• GOAL OF THE EXERCISE:
How does this sentence from the Llandeilo text read in Spanish: "The town is served by Llandeilo railway station on the Heart of Wales Line."

• TEXT SEGMENT:
:::

Llandeilo


Llandeilo

infobox UK place
country = Wales
welsh_name=
constituency_welsh_assembly= Carmarthen East and Dinefwr
official_name= Llandeilo
unitary_wales= Carmarthenshire
lieutenancy_wales= Dyfed
constituency_westminster= Carmarthen East and Dinefwr
latitude= 51.884055
longitude= -3.999183
post_town= LLANDEILO
postcode_district = SA19
postcode_area= SA
dial_code= 01558
os_grid_reference= SN625225

Llandeilo (or Llandilo) is a town in Carmarthenshire, south-west Wales, situated at the crossing of the River Tywi by the A483 on an elegant stone bridge.

The town is served by Llandeilo railway station on the Heart of Wales Line.

Early history

Llandeilo is named after one of the better known Celtic saints of the 6th century, Saint Teilo. The Welsh word 'llan' signified a religious enclosure, normally one dedicated to a particular saint (thus corresponds, today, to 'church of'). Saint Teilo, who was a contemporary of Saint David the patron Saint of Wales, established a small monastic settlement or 'clas' on the site of the present-day church.

The early history of Llandeilo is therefore closely related to the establishment of Christianity in the local arena. Although there is very little factual detail about the life of Saint Teilo, the fact that he was highly respected in his lifetime and revered after his death is shown by the forty-five places dedicated to him, some as far afield as Brittany.

After Saint Teilo's death, two equally important ecclesiastical centres in Wales, namely Llandaff and St David's, laid claim to his body. There is reasonable evidence to suggest however, that Saint Teilo was buried in Llandeilo, where "he spent a solitary life gloriously". The parish church of Llandeilo Fawr (Great Llandeilo) is dedicated to Saint Teilo, and until 1880 its churchyard encompassed his baptistry.

The early Christian settlement that developed around the Church of Saint Teilo prospered and by the early 9th century it had attained considerable ecclesiastical status as the seat of a Bishop-Abbot. The Church of St Teilo soon became a 'mother church' to the surrounding district, acquiring an extensive estate and possessing one of the principality's most beautiful and finely illustrated manuscripts - the Gospel Book of Saint Teilo. The discovery of fragments of two large Celtic crosses from this period provide further testimony to Llandeilo's importance and indeed prestige as an early ecclesiastical centre.

:::

(Extracted data entries)

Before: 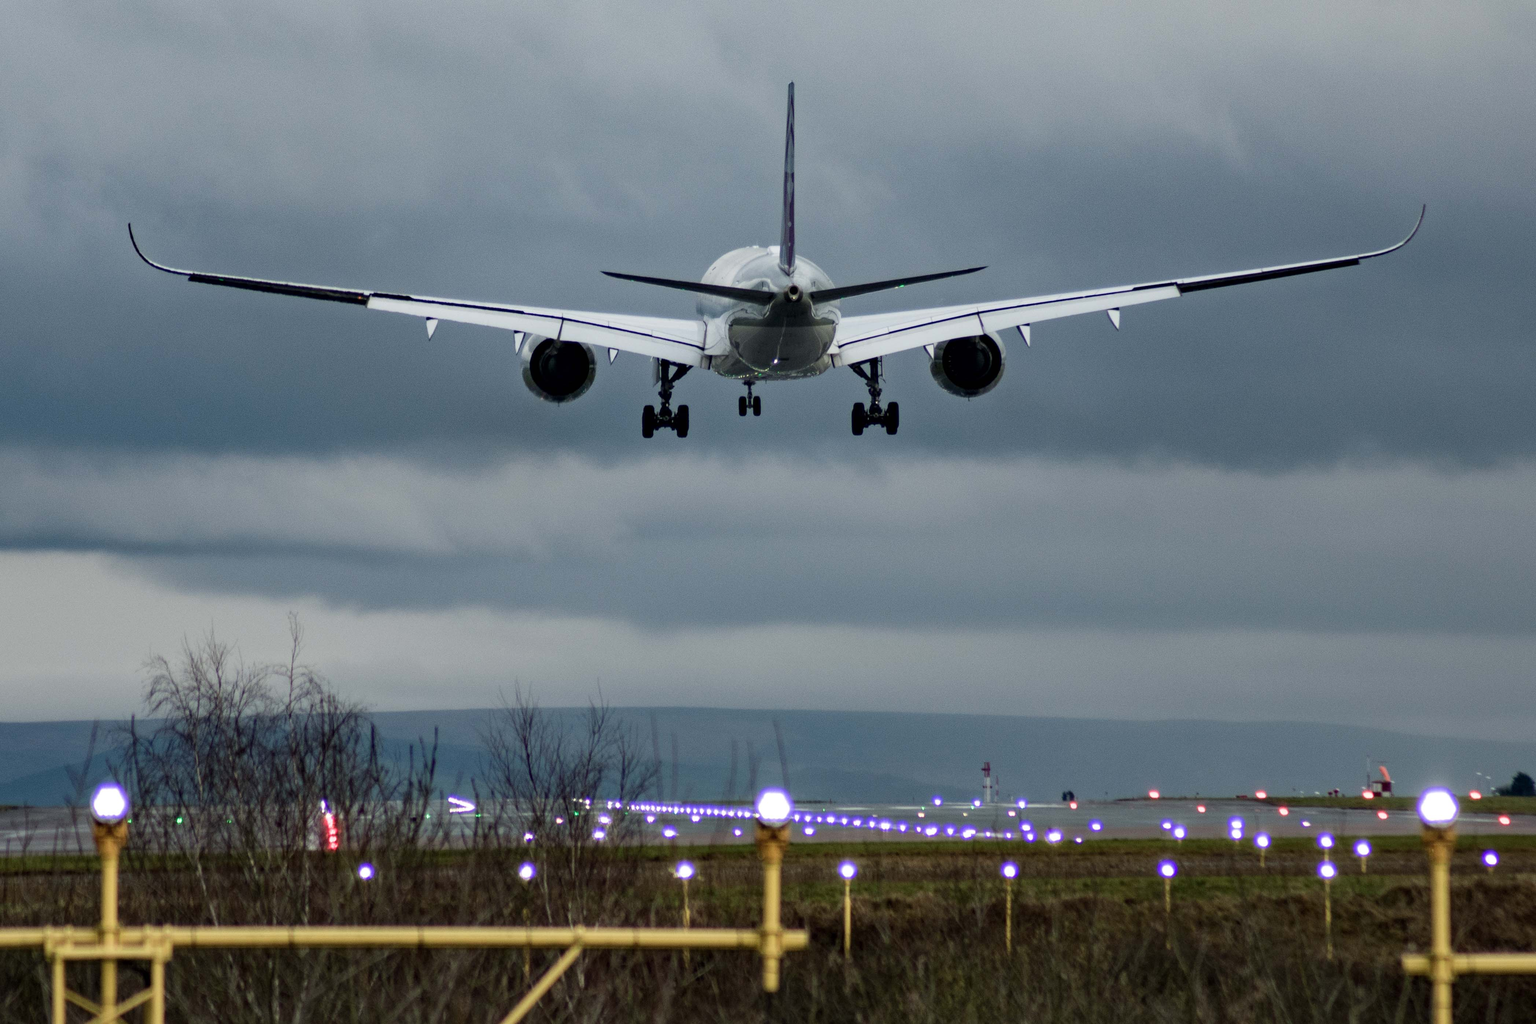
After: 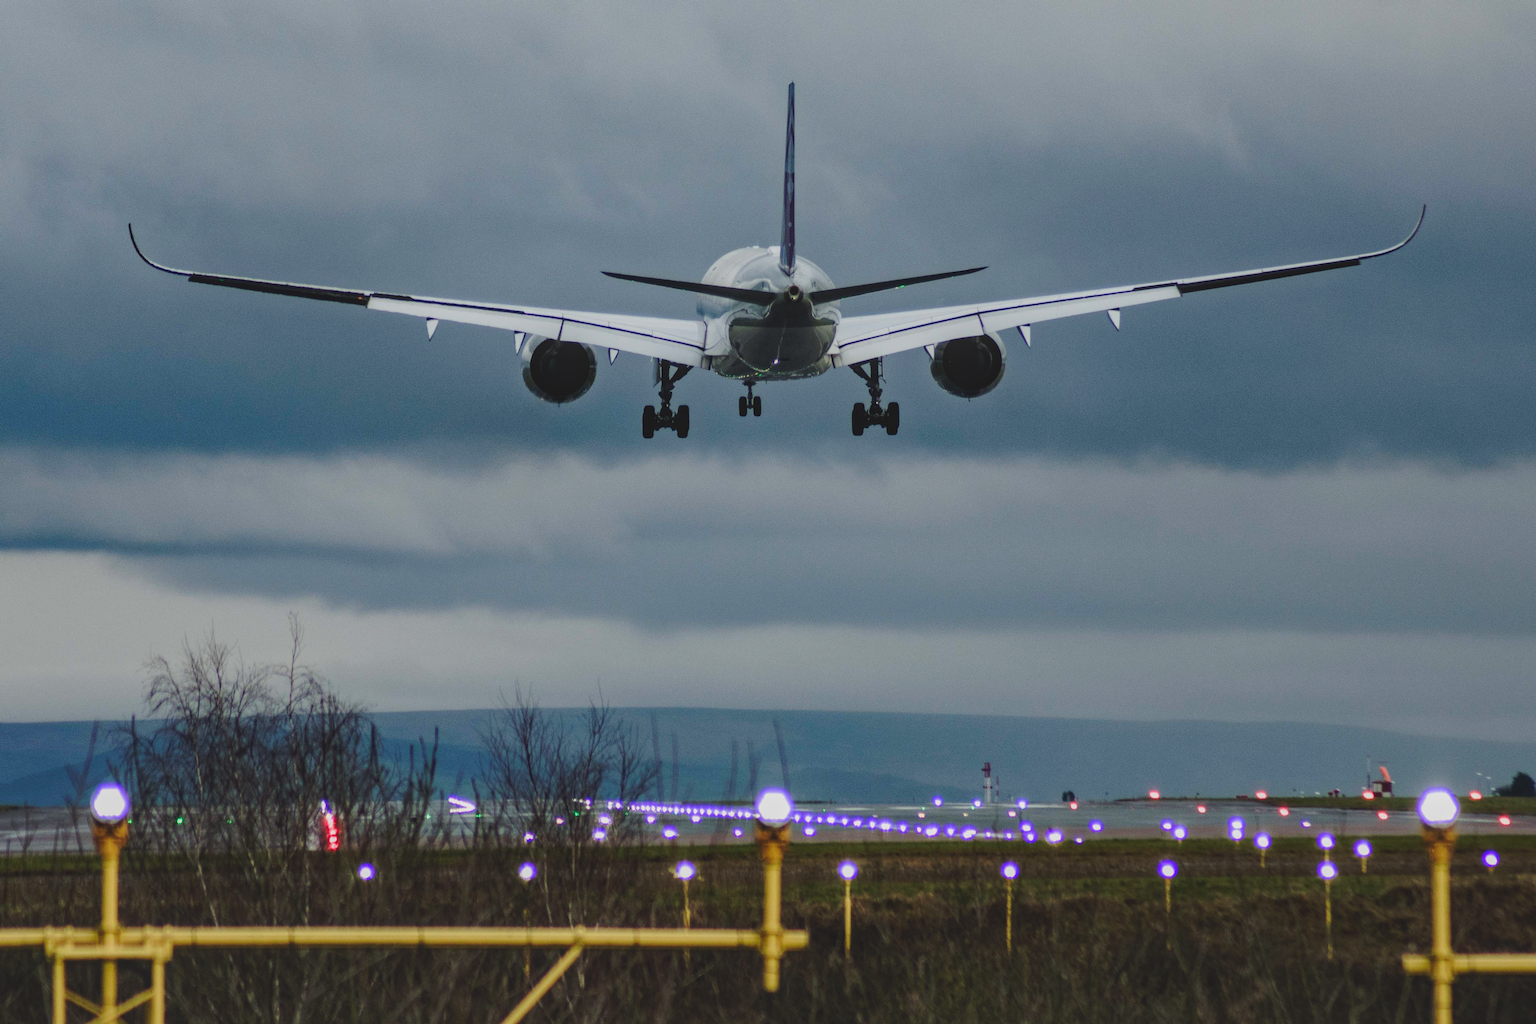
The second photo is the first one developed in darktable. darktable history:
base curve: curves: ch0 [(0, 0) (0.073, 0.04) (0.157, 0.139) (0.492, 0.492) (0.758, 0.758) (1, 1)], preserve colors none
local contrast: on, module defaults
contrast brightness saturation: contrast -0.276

:::

• RESULT OF THIS EXERCISE:
La ciudad cuenta con el servicio de la estación de ferrocarril de Llandeilo, en la línea Heart of Wales.